US airlines still waiting for crucial COVID-19 stimulus package.

2
March 24, 2020
airlines

US airlines are still waiting for a crucial coronavirus stimulus package that will give them a $US58 billion shot in the arm.

The US Senate failed to advance the package, estimated to be worth a total of $US1.6 trillion, for a second time on Monday US time as after Democrats and Republicans disagreed on details.

There is criticism from Democrats that the bill is too heavily skewed towards corporate executives and shareholders rather than workers.

READ: Governments must do more for airlines as Rex pleads for help.

Republicans have accused Democrats of attempting to add unrelated items to the bill.

However, US Treasury Secretary Steve Mnuchin told reporters he believed a deal “was very close”.

Airlines have been lobbying hard for relief and a joint letter from airline bosses went to House and Senate leaders last week urging bipartisan support for the package.

The airlines want a combination of worker payroll protection grants, loans and loan guarantees as well as tax measures to prop up the industry.

Signatories to the letter included the chief executives of Alaska, Delta, American, United, Hawaiian, JetBlue. And Southwest as well cargo operators UPS, Atlas and FedEx and lobby group Airlines for America.

The letter warned time was running out for airlines and the payroll protection grant was critical to saving the jobs of airline employees.

“We urge you to swiftly pass a bipartisan bill with worker payroll protections to ensure that we can save the jobs of our 750,000 airline professionals who are coming to work every day to serve the traveling and shipping public,’’ it said.
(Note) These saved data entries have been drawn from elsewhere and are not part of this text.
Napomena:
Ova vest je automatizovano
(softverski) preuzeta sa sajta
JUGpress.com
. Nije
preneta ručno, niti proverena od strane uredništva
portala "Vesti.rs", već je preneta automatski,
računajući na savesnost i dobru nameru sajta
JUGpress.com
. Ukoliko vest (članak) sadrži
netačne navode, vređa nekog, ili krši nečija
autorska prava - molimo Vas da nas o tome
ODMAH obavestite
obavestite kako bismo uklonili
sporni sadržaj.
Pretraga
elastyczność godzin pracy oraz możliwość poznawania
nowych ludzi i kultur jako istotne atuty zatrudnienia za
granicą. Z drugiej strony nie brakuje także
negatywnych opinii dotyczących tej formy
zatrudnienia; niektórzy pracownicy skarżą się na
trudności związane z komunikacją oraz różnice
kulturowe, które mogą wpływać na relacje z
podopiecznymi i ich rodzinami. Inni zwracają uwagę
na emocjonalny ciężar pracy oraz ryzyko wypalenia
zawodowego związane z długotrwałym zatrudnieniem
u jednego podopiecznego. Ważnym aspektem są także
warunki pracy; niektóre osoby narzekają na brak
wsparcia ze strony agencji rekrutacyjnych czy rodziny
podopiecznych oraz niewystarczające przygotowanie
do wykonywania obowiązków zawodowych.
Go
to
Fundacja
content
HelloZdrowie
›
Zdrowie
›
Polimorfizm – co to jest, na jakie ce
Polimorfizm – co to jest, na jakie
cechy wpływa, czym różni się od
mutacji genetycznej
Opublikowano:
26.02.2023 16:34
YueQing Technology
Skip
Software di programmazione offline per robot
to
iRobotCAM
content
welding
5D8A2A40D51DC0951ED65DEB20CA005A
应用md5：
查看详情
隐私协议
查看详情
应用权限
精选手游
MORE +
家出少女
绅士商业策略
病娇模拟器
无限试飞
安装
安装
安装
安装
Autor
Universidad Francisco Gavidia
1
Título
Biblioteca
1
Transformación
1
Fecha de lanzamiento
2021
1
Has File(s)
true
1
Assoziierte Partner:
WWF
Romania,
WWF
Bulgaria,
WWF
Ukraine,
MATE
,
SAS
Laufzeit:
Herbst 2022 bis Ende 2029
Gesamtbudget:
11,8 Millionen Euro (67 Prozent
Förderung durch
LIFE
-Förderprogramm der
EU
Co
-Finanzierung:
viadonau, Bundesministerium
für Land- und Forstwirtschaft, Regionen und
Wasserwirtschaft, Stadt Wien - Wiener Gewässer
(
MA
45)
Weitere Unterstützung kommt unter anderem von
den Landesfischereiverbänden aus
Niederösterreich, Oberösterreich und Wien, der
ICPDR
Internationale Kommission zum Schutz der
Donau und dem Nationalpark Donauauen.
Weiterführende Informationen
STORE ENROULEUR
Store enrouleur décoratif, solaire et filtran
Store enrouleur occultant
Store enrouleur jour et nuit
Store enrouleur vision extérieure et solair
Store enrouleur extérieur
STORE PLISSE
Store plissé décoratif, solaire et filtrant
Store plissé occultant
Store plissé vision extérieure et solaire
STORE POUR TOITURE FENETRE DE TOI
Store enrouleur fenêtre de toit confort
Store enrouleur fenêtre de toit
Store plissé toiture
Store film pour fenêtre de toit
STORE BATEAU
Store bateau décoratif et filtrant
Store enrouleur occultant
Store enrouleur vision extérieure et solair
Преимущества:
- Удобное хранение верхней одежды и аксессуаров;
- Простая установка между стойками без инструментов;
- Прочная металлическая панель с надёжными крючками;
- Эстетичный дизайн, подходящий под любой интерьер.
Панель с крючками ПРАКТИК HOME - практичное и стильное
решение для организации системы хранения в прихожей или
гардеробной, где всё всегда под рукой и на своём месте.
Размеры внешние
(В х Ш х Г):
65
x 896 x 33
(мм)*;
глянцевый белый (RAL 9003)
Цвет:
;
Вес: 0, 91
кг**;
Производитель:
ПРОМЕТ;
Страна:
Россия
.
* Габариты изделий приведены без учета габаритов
The letter argued airlines had done their part to help the economy, reinvesting 73 percent of operating profits over the past decade into staff and product to create well-paid jobs that outpaced other sectors.

It also noted the global pandemic had prompted it to take more than $US30 billion in “self-help” measures, including asking employees to take voluntary unpaid time off, parking planes and seeking financing in a credit market that was closing up.

“Given the extreme nature of this emergency, we respectfully urge Congress not to pursue opportunistic measures that will hurt, not help, our ability to recover,’’ the letter said.

“Unless worker payroll protection grants are passed immediately, many of us will be forced to take draconian measures such as furloughs.”

Among the measures worrying airlines is a bid to require them to reduce carbon emissions.